Minuit passé. Et la ville est offerte aux aboiements des chiens errants. Les bouches exhalent de la vapeur à chaque souffle. «Jusqu’à présent, on a rarement tourné le jour, explique Ismaël en écrasant sa clope. Pas désagréable non plus de tourner la nuit. Même si ça ramollit l’énergie, ce choix de mise en scène était d’entrée de jeu nécessaire, l’atmosphère du film l’exigeait ». Une heure plus tard, l’équipe est rejointe par Ala Eddine Slim, compagnon de route sur Babylon, pour prêter cette fois son corps à la fiction. Et pour cause : il s’agit d’un plan pendant lequel l’auteur de Tlamess doit se branler dans les bois. Les yeux se fixent en billes immobiles lors d’une première démonstration. «Sans blague, vous croyez que je suis incapable de le faire, en trente secondes ?» gronde Ala, à fond dans son personnage de taxiste. «Moteur demandé.» Le bonhomme y va de bon cœur. Pourtant, ça ne va pas. « Il ne trouve pas le bon rythme», concède Youssef derrière le retour-vidéo. « Bon, allez, ça se retente », rétorque le chef op en suggérant de réajuster l’éclairage sur ses fesses. Cinq minutes plus tard, rebelote. La prise ne donne toujours rien de bien. « Peut-être qu’Ala devrait cambrer un peu plus son cul, et prendre son zizi de la main gauche », renchérit Fatma, baillant à se luxer la mâchoire, avant de s’esclaffer : « Sinon, on lui décernera le césar du pire branleur du cinéma ! »

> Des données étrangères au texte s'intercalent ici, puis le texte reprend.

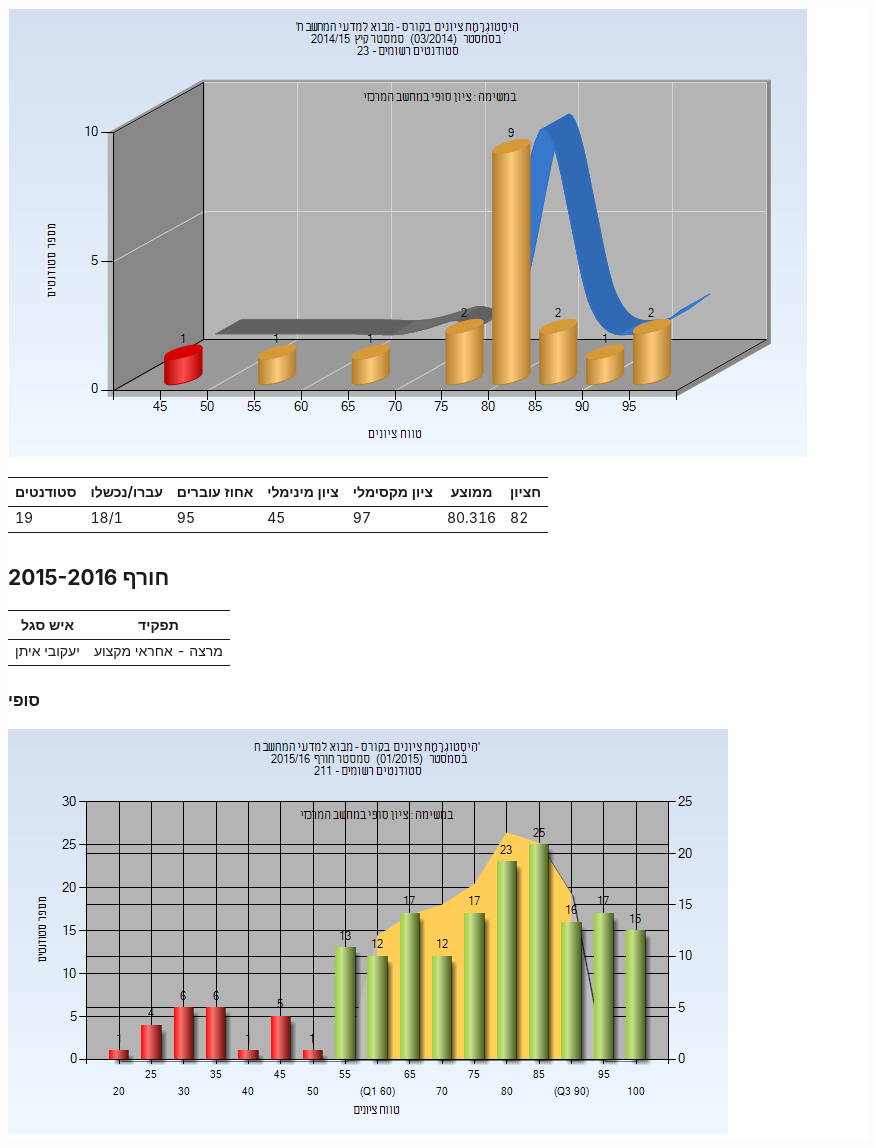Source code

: ![201403 Finals](201403/Finals.png)

| סטודנטים | עברו/נכשלו | אחוז עוברים | ציון מינימלי | ציון מקסימלי | ממוצע | חציון |
| ---- | ---- | ---- | ---- | ---- | ---- | ---- |
| 19 | 18/1 | 95 | 45 | 97 | 80.316 | 82 |

<h2 id="201501">חורף 2015-2016</h2>

| איש סגל | תפקיד |
| ---- | ---- |
| יעקובי איתן | מרצה - אחראי מקצוע |

<h3 id="201501-Finals">סופי</h3>

![201501 Finals](201501/Finals.png)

Même si les choses avancent moins vite que prévu, « c’est la dernière ligne droite », lance le régisseur, les traits tirés. L’équipe s’affaire, avec des têtes de quelques kilomètres de long, pour se diriger vers la forêt, alors que les lueurs de l’aube commencent à contrarier le ciel. «Au bout d’un certain temps, on ne va pas réussir à tourner ce plan si on ne se dépêche pas ». Sitôt la dernière prise installée, l’ingénieure son vérifie sa carte mémoire, pour éviter une nouvelle bourde. « Hier soir, explique Fatma, c’était la panique à bord. En l’espace de quelques minutes, Amal a failli perdre tout ce qu’elle avait enregistré. On ne sait pas par quel coup de chance les prises ont été sauvées ». Youssef, détenant le viseur, relance. «C’est bon pour moi ». Trois minutes plus tard, dernier cut. « Cette prise-là, on va la garder, lâche Ismaël. On peut remballer ».